All the transformations can be divided into two categories: transformation with narrow dependencies and transformation with wide dependencies, so what do they mean? In general, for the partitions of the RDD that we apply the transformation to, we will call them parent partitions, and the result partitions from the transformation will be called child partitions.

In the book, the definition of narrow dependencies is that “dependencies are only narrow if they can be determined at design time, irrespective of the value of the records in the parent partitions, and if each parent has at most one child partition”, so for example, “filter” and “map” are transformations with narrow dependencies since the transformations on each record only depend on the information within record itself. On the contrary, transformations like “sort” are with wide dependencies since we need to know the data within all the partitions in order to sort.

For the transformations with wide dependencies, we need to repartition the data in a particular way. In order to do that, Spark adds a “ShuffleDependency” object to the dependency list associated with the RDD. However, shuffles are expensive, especially when work with large data and a great portion of the data needs to be moved. So we should avoid doing expensive shuffle when writing the Spark program.

These concepts are important when talking about the definition of Spark jobs, stages, and tasks. (will be mentioned later)

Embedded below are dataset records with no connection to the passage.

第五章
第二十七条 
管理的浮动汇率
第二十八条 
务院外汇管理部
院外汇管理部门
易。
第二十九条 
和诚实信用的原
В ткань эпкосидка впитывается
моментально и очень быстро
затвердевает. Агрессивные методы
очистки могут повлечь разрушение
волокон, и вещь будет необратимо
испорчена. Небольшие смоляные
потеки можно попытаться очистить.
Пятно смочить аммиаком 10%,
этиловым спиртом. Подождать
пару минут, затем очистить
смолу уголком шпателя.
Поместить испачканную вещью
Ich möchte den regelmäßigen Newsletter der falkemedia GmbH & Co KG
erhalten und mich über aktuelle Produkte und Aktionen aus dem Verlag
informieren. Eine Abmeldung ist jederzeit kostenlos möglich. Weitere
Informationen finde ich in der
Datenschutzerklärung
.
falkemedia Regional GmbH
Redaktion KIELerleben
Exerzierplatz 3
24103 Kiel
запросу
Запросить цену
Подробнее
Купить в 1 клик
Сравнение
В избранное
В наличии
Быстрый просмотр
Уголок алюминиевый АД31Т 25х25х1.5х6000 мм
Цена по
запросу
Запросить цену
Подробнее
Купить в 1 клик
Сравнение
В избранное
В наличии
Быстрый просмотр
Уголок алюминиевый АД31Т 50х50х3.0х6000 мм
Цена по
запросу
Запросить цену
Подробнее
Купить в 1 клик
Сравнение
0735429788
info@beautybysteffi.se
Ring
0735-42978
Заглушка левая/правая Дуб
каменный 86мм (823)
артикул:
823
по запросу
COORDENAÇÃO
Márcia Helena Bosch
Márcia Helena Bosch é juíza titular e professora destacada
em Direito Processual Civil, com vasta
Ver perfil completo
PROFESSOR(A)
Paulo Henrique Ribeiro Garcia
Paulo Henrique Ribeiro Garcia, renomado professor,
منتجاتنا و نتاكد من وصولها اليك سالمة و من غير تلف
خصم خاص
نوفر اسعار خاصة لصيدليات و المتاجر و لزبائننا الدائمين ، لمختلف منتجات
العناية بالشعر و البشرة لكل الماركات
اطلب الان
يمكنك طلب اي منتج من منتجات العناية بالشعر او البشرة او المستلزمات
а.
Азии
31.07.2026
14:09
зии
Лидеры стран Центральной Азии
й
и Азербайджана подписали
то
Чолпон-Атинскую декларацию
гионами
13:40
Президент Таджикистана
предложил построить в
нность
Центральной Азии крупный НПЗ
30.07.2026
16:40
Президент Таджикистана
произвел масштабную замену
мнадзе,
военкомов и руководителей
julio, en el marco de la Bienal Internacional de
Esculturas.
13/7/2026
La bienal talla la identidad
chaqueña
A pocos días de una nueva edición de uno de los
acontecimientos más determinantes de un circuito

What Happens when We Start SparkContext

  1. Spark driver program pings the cluster manager;
  2. The cluster manager launches a set of Spark executors (JVMs) on worker nodes;
    • Partitions of RDD will be distributed across executors;
    • An executor can contain multiple partitions;
    • A partition cannot be spread across multiple executors;

Jobs, Stages, and Tasks

  • Job: Spark jobs are the highest elements of Spark’s execution hierarchy. Each job corresponds to one action.
  • Stage: Before we apply action, there will be some transformations beforehand. As we mentioned before, some transformations are with wide dependencies and we need to shuffle their dependencies in order to perform further computations, so each shuffle will be a stage boundary, the transformations between two boundaries form a stage.
  • Task: Task is the smallest unit in the execution hierarchy. Since a stage contains transformations with narrow dependencies, a task will perform these transformations on a piece of the data (and all of the tasks in one stage execute the same code on different pieces).